I was influenced by my father and by my friends, who are also members of the Scottish Batik Guild – we meet twice yearly to share ideas and hold exhibitions.
Originally batik was an Eastern art form and used to decorate clothing materials using wax and dyes and until recently has had no recognition in the West.
I developed my own particular style over the years starting out with old white sheets, candle wax melted in a double boiler and applied with brushes and shop bought dyes and over time I sold my art. I bought a wax pot, proper batik wax, wax pens from Java and the Ukrainian Bookshop and now use the finest Primissima cotton.
When a particular image or scene appeals to me- it has to have interesting light, colour, movement and texture. I immediately start to translate it into a picture in my mind. As the last colours achieved are the darkest, I have to think in the negative to get the final results, all the time bearing in mind that the resultant shades are an overlaying of dye colours.
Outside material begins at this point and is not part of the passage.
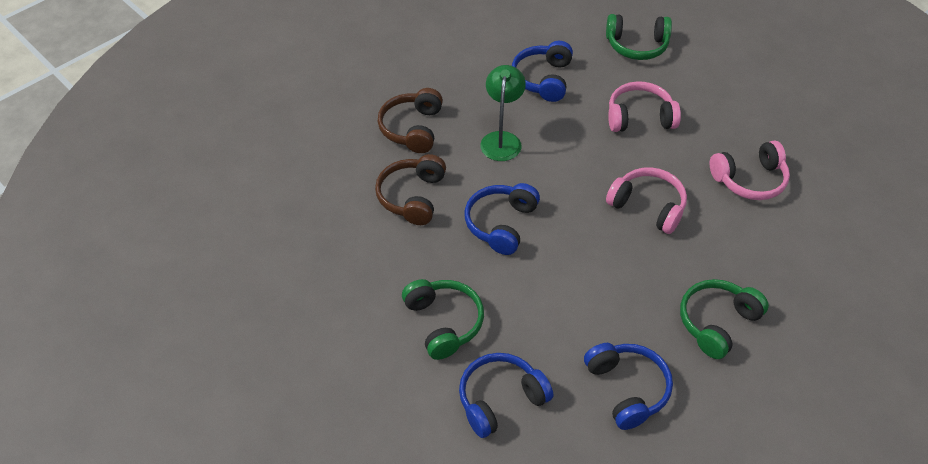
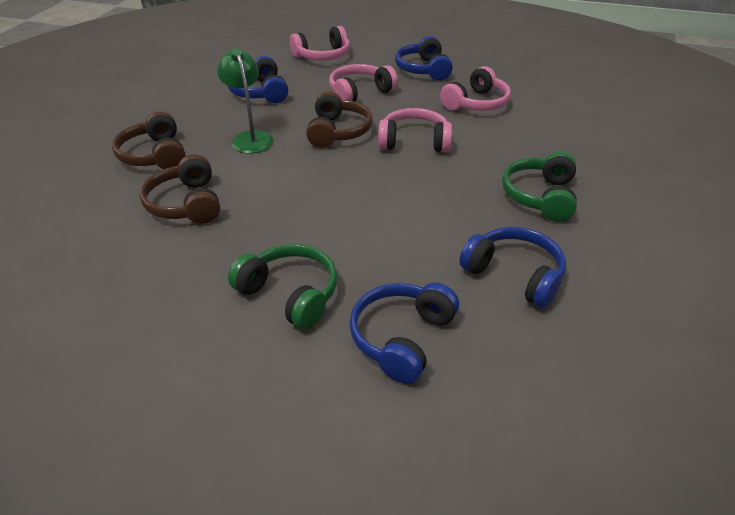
camera: 30 degrees left, 10 degrees down
blue headphones [465,183,540,255] -> blue headphones moved to [395,36,453,81]
green headphones [606,14,672,60] -> pink headphones [290,26,350,60]
none -> brown headphones [306,91,373,148]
The varying hues and textures of the Scottish Highlands where I live have greatly influenced my work. With its ever changing light and shade, hues and textures I am never at a loss for subject matter.
In the image I select- light could be constantly changing and so too will the scene. I use my camera to catch that exact moment and to record the light and colour which had so impressed me. I do not slavishly copy the photo as I like to think that my picture is my interpretation of how I view the scene. By the nature of the technique I have to work in a studio where there are electrical points for my wax pot.
I get quite a few requests for commissions which obviously are other people’s choice of subject matter, but so far I have enjoyed these as I can see what impressed them about their choice. The most bizarre commission was not a landscape but a portrait of a cat called “Scabby” who had recently died. I was anxious that I would get a decent likeness with the batik technique. However Scabby’s owner gave me all the gratification I needed when she burst into tears when she saw the results and said that it was exactly like Scabby!
People are mostly complimentary about my work, they admire the colour and atmosphere they say I have captured – I never fail to feel excited when I sell prints and originals for that is praise in itself. I felt very proud when I sold a picture in the Scottish Society of Artists in 2005 in Edinburgh and when the “Artist” magazine awarded me the Royal Talens Award in their annual exhibition. The fact also that an American songwriter and musician chose some of my images to set his music to made me very happy.
Bill & I
One of the best parts of this job is that Bill, my husband and I can make a living out of it – something that most artists have wished for. Without Bill my art would be nowhere. Apart from his encouragement, he scans my original work and makes prints and cards from them- he frames them, organises exhibitions and wholesales the cards.
For me the most amazing thing with this technique is that no matter how I have in my mind what the finished work should look like, it always ends up slightly different – I call it a technique with attitude for it comes out as it wants to – and gives my work great fluidity.
My challenge is to have the public accept batik as a medium in its own right which can be fully appreciated alongside the more conventional techniques of oil and watercolour.